• **ASSIGNMENT**
Make a verbatim copy of the records; pictures stay out.

• **AVAILABLE RECORDS**
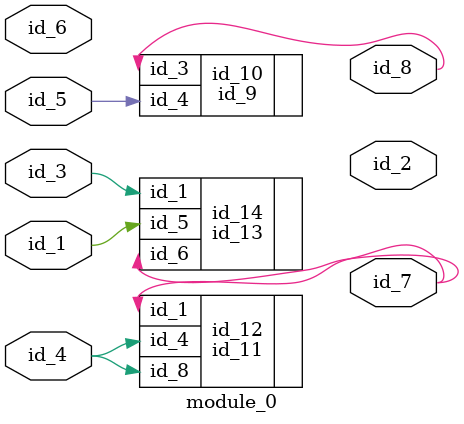
<source format=v>
module module_0 (
    id_1,
    id_2,
    id_3,
    id_4,
    id_5,
    id_6,
    id_7,
    id_8
);
  output id_8;
  output id_7;
  input id_6;
  input id_5;
  input id_4;
  input id_3;
  output id_2;
  input id_1;
  id_9 id_10 (
      .id_3(id_8),
      .id_4(id_5)
  );
  id_11 id_12 (
      .id_1(id_7),
      .id_4(id_4),
      .id_8(id_4)
  );
  id_13 id_14 (
      .id_1(id_3),
      .id_6(id_7),
      .id_5(id_1)
  );
endmodule

</source>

• **RESPONSE TO THIS TASK**
<source format=v>
module module_0 (
    id_1,
    id_2,
    id_3,
    id_4,
    id_5,
    id_6,
    id_7,
    id_8
);
  output id_8;
  output id_7;
  input id_6;
  input id_5;
  input id_4;
  input id_3;
  output id_2;
  input id_1;
  id_9 id_10 (
      .id_3(id_8),
      .id_4(id_5)
  );
  id_11 id_12 (
      .id_1(id_7),
      .id_4(id_4),
      .id_8(id_4)
  );
  id_13 id_14 (
      .id_1(id_3),
      .id_6(id_7),
      .id_5(id_1)
  );
endmodule

</source>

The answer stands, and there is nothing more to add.